Trecho selecionado:
——————————

Natal na II Grande Guerra (Parte III): a chegada dos americanos e sua influência no cotidiano da cidade

A vinda das forças americanas para Natal se deu ainda antes de fechados os acordos diplomáticos. De forma disfarçada, os pousos e decolagens feitos por aeronaves americanas no aeroporto de Parnamirim começaram por volta de junho de 1941.

Sobre essa discreta chegada, era notada, em Parnamirim, a passagem dos primeiros aviões de guerra dos Estados Unidos camuflados de transportes comerciais. Dirigiam-se à Ilha de Ascensão, de onde passavam à Bathurst, no Gâmbia, imediações de Dakar. Nada mais que um lance discreto sobre o tabuleiro atlântico, visando estancar, na hora precisa, a irresistível vocação de sucessos do III Reich.

Com o acirramento da guerra e a presença das divisões alemãs no norte da África, mais crescia a preocupação dos aliados com relação a uma possível investida das forças nazistas à América do Sul, e, por sua localização, Natal seria a “ponte” ideal para uma provável invasão. Natal, definitivamente, estava no fogo cruzado e passou, por isso, a merecer grande atenção dos Estados Unidos, maior potência das Américas.

Propaganda da Coca-Cola, refrigerante que era a feição dos EUA – Fonte: zanesville.com

Assim, dentro dessa forma ainda disfarçada, o Brasil, através do Decreto 3.642, de 25 de julho de 1941, permitiu que a Panair do Brasil, subsidiária da Pan American World Airways System, começasse a aparelhar o aeroporto de Parnamirim, de maneira que pudesse receber aviões de grande porte. A partir de então, começou a chegada dos americanos a Natal. Apesar de discretamente vestidos como técnicos, os militares norte-americanos logo despertaram a atenção da população natalense. Primeiro, pela etnia, louros, altos, até então praticamente desconhecida pelos nativos. Em segundo lugar, pelo crescente contingente de forasteiros que passaram a fazer parte do cotidiano da cidade.

——————————

Informações fornecidas:
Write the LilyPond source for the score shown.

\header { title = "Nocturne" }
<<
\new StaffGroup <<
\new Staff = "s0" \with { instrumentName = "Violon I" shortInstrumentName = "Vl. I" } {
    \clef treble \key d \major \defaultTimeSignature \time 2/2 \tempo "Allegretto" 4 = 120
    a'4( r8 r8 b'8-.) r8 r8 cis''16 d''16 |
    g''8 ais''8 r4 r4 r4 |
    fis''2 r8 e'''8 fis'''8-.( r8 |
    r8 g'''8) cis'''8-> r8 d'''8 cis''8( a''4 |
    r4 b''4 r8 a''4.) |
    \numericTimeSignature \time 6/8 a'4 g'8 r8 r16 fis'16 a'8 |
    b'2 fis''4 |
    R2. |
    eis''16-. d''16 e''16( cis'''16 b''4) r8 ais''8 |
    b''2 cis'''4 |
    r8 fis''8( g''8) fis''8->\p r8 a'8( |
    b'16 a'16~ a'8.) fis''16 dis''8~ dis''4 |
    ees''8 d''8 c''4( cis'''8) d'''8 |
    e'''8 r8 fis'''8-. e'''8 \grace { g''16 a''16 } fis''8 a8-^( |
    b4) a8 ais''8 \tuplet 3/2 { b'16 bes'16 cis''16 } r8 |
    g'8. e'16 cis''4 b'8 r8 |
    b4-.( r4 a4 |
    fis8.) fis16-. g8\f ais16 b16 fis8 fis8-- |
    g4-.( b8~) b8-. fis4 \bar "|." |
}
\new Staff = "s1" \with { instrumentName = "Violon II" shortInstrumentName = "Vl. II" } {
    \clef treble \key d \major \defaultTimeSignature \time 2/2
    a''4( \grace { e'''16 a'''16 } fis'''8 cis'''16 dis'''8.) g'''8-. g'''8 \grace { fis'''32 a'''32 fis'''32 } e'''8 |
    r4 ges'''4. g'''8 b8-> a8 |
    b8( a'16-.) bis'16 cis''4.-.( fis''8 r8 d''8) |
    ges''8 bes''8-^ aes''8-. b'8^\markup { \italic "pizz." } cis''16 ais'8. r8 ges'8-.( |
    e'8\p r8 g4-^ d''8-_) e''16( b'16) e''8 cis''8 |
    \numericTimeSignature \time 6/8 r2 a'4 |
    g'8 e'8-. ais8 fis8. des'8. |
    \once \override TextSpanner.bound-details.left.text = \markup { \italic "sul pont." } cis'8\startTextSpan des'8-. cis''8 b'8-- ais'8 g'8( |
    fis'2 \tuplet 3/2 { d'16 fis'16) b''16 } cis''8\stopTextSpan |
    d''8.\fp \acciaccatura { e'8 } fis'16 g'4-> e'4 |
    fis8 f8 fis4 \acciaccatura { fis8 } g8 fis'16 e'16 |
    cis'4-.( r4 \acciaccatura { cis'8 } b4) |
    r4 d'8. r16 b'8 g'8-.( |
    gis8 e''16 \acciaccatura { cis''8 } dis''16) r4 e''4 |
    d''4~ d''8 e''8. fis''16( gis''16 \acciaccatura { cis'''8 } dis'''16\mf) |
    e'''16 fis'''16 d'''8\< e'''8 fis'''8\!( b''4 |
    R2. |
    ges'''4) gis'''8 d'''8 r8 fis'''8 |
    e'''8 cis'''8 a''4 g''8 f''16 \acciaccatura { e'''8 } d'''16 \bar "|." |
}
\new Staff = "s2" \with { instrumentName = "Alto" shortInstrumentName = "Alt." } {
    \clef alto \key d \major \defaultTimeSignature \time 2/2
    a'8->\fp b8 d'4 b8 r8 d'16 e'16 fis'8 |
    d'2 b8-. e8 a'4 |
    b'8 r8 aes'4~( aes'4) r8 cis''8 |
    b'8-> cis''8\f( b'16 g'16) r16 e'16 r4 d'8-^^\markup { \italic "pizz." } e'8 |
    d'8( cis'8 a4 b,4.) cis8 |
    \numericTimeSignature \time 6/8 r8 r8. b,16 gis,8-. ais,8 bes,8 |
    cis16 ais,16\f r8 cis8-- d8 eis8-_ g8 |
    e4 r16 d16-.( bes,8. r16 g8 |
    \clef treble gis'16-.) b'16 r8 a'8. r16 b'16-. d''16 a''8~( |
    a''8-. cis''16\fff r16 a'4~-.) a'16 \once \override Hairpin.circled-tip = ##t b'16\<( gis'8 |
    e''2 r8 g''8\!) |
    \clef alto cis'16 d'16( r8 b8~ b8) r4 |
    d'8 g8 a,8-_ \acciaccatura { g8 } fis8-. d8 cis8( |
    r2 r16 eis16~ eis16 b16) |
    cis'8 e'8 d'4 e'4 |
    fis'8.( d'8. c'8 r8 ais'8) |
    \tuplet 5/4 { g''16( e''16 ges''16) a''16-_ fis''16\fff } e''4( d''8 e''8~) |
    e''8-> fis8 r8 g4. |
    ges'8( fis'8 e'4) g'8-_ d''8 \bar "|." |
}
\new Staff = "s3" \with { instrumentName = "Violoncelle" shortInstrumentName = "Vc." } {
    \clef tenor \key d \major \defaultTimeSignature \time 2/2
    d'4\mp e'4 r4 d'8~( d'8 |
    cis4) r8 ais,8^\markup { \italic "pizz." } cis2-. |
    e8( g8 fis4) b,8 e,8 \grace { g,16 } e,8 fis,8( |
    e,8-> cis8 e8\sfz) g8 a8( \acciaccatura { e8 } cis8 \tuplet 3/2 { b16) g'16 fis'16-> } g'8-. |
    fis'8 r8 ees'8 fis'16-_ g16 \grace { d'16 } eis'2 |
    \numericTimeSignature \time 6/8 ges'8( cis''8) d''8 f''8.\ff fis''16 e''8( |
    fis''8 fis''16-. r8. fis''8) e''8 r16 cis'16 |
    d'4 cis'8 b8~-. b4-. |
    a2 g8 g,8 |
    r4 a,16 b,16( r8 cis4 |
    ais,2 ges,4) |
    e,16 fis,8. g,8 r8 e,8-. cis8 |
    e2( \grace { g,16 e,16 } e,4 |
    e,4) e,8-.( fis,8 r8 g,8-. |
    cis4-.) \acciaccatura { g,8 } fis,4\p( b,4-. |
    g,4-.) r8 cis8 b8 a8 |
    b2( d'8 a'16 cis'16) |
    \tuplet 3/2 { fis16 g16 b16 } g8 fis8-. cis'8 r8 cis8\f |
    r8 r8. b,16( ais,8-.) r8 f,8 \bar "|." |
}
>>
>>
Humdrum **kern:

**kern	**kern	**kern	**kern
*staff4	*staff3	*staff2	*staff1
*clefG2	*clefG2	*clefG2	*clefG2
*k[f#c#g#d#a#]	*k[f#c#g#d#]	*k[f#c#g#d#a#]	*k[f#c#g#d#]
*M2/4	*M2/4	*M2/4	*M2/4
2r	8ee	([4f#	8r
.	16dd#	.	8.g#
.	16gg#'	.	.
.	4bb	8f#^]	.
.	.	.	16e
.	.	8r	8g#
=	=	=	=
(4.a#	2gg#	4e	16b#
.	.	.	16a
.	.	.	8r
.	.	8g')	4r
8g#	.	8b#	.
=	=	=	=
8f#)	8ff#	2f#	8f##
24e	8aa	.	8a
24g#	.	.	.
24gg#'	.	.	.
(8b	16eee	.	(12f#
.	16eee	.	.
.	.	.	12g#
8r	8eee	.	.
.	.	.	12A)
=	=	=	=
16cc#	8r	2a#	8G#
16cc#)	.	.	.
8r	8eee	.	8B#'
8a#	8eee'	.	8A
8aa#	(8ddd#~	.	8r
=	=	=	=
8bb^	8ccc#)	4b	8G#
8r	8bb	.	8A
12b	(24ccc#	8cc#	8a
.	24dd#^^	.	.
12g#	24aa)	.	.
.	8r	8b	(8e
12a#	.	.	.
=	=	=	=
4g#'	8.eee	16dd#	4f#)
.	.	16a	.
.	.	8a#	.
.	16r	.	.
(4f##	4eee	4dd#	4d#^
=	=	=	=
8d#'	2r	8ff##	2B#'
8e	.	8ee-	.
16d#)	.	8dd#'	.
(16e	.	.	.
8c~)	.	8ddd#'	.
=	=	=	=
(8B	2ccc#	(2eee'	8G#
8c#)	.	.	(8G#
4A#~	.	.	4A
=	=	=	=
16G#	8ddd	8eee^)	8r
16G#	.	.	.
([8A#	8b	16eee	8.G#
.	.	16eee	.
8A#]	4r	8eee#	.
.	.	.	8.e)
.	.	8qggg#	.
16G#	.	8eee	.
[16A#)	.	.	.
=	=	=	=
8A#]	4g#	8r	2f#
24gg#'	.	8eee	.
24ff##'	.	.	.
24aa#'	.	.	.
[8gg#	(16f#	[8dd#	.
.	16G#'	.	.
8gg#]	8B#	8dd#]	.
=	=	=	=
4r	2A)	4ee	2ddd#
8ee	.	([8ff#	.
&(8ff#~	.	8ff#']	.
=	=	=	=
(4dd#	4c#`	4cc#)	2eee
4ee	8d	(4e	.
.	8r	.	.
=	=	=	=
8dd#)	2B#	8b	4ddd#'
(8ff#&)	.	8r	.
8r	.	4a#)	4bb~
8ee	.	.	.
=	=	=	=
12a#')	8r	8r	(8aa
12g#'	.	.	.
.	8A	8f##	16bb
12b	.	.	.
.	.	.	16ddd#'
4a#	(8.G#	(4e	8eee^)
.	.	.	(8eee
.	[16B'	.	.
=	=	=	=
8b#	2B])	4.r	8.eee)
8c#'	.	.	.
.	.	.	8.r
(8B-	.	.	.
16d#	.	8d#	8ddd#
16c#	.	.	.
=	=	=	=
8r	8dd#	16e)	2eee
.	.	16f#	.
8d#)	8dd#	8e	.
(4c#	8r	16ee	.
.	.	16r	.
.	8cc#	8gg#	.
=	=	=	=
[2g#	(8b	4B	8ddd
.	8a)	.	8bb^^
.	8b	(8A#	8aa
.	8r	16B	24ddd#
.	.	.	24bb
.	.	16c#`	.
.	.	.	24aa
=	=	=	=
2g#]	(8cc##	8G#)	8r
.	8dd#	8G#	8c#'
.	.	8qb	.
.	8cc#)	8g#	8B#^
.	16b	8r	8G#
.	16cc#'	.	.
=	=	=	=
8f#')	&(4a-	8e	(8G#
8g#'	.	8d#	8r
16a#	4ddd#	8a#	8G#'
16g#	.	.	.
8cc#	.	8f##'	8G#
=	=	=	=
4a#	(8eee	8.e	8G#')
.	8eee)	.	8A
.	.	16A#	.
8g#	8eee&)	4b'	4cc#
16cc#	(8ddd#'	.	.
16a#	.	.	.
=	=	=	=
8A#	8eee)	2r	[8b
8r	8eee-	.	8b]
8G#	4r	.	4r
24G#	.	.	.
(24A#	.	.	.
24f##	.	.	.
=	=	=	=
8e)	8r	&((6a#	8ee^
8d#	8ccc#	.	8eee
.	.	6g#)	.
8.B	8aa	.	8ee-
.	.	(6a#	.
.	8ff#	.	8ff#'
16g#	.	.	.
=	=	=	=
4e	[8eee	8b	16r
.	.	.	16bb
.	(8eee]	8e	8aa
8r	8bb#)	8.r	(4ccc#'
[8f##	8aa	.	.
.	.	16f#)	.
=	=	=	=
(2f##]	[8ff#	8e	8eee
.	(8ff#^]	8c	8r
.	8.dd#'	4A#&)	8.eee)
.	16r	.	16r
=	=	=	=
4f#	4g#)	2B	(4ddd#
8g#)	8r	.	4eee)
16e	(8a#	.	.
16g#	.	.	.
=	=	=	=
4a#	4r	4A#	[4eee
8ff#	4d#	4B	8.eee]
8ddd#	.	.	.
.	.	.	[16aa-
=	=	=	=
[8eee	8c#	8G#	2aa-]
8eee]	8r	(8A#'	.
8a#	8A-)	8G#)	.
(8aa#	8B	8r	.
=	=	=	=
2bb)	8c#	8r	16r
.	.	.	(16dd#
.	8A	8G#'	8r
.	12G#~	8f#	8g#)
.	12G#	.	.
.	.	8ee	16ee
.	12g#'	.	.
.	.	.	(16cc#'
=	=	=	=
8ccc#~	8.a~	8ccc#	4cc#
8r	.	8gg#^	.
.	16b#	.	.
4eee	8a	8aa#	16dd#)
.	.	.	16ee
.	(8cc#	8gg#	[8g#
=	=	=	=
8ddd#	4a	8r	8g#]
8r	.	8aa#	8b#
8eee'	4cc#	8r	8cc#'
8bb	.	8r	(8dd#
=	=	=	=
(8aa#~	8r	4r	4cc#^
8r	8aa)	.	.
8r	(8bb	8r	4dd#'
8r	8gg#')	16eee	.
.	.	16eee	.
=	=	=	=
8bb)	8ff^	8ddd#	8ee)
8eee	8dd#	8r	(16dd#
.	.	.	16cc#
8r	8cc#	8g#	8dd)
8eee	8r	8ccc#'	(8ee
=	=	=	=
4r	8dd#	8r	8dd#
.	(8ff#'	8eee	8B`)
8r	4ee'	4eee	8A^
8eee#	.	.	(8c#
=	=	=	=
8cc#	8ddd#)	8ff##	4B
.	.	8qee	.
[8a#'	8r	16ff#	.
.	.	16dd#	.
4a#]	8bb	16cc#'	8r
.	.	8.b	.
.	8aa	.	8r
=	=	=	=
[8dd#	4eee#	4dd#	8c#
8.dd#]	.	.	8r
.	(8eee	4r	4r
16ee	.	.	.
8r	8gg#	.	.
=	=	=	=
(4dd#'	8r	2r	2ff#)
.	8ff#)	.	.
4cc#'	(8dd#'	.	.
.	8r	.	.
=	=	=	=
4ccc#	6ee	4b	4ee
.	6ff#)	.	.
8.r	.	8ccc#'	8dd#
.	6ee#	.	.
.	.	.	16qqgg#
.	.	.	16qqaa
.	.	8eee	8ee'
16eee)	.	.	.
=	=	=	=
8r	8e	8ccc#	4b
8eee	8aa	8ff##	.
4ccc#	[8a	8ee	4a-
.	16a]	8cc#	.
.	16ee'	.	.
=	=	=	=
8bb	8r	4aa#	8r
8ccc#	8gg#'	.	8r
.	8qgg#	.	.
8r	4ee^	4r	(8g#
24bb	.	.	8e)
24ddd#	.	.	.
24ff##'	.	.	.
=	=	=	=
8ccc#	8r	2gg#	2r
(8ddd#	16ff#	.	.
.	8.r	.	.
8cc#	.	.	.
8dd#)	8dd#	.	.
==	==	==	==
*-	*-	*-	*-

——————————

Tarefas:
**1.** No trecho sobre Natal na guerra, quando começaram os pousos e decolagens de aeronaves americanas no aeroporto de Parnamirim?
**2.** As afirmações a seguir estão de acordo com o trecho sobre Natal na guerra? Responda sim ou não para cada uma e cite as palavras do trecho que decidem. (a) O Decreto 3.642 é de 25 de julho de 1941. (b) Os militares norte-americanos chegaram vestidos com uniformes de combate. (c) A Panair do Brasil era subsidiária da Pan American World Airways System.
**3.** Reproduza a parte do trecho sobre Natal na guerra que fica entre "Natal na II" e "junho de 1941.", incluindo essas palavras.
As linhas fornecidas não são necessárias.

Respostas do exercício:
**1.** Por volta de junho de 1941.

**2.**
(a) Sim: "através do Decreto 3.642, de 25 de julho de 1941"
(b) Não: "Apesar de discretamente vestidos como técnicos"
(c) Sim: "a Panair do Brasil, subsidiária da Pan American World Airways System"

**3.**
Natal na II Grande Guerra (Parte III): a chegada dos americanos e sua influência no cotidiano da cidade

A vinda das forças americanas para Natal se deu ainda antes de fechados os acordos diplomáticos. De forma disfarçada, os pousos e decolagens feitos por aeronaves americanas no aeroporto de Parnamirim começaram por volta de junho de 1941.